Typed Architecture: Architectural Support for Lightweight Scripting
Biography
Jae W. Lee is an associate professor in the Department of Computer Science and Engineering at Seoul National University (SNU), Korea. His research areas include computer architecture, compilers, and parallel computing, and he has co-authored more than 50 research papers in these areas. His work has been recognized with two test-of-time awards (IEEE VLSI Symposium 2017, ACM ASPLOS 2014), and several top/highlights papers (ACM ASPLOS 2017, IEEE PACT 2010, IEEE/ACM MICRO 2010). Before joining SNU, he was an assistant professor of Semiconductor Systems Engineering at Sungkyunkwan University (SKKU), Korea. Prior to that, he was a research associate at Princeton University, and a researcher and engineer at Parakinetics, Inc. (Princeton, NJ), where he conducted research on multicore software optimization.
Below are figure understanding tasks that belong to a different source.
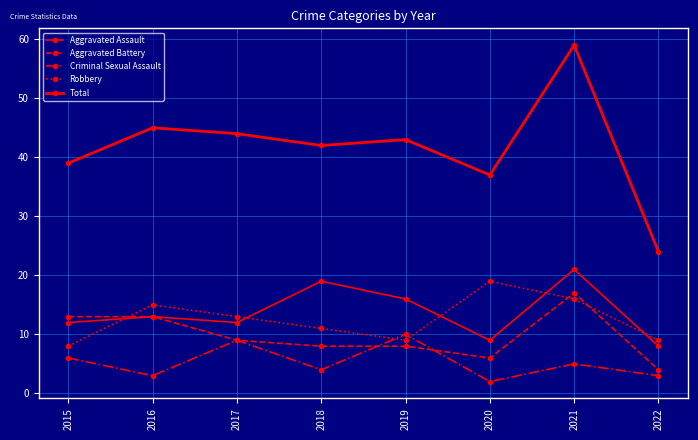

Reading left to right, list all the values displayed in this chart.

Aggravated Assault: 2015=12	2016=13	2017=12	2018=19	2019=16	2020=9	2021=21	2022=8
Aggravated Battery: 2015=13	2016=13	2017=9	2018=8	2019=8	2020=6	2021=17	2022=4
Criminal Sexual Assault: 2015=6	2016=3	2017=9	2018=4	2019=10	2020=2	2021=5	2022=3
Robbery: 2015=8	2016=15	2017=13	2018=11	2019=9	2020=19	2021=16	2022=9
Total: 2015=39	2016=45	2017=44	2018=42	2019=43	2020=37	2021=59	2022=24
He received his M.S. degree in Electrical Engineering from Stanford University and Ph.D. degree in Computer Science from MIT.
Abstract
Dynamic scripting languages are becoming more and more widely adopted not only for fast prototyping but also for developing production-grade applications. They provide high-productivity programming environments featuring high levels of abstraction with powerful built-in functions, automatic memory management, object-oriented programming paradigm and dynamic typing. However, their flexible, dynamic type systems easily become the source of inefficiency in terms of instruction count, memory footprint, and energy consumption. Besides, the bytecode dispatch loop incurs significant performance cost due to redundant computation and hard-to-predict indirect jumps. This overhead makes it challenging to deploy these high-productivity programming technologies for production, especially on emerging single-board computers for IoT applications. In this talk I will present Typed Architecture, a high-efficiency, low-cost execution substrate for dynamic scripting languages, where each data variable retains high-level type information at an ISA level. Typed Architecture calculates and checks the dynamic type of each variable implicitly in hardware, rather than explicitly in software, hence significantly reducing instruction count for dynamic type checking. To reduce the recurring cost of bytecode dispatch, I also introduce Short-Circuit Dispatch (SCD), an architectural extension that enables fast, hardware-based bytecode dispatch with fewer instructions. Our evaluation using a fully synthesizable RISC-VRTL design on FPGA demonstrates that Typed Architecture augmented with SCD achieves geomean speedups of 24.3% and 19.8% with maximum speedups of 65.0% and 63.5% for two production-grade scripting engines for Lua and JavaScript, respectively.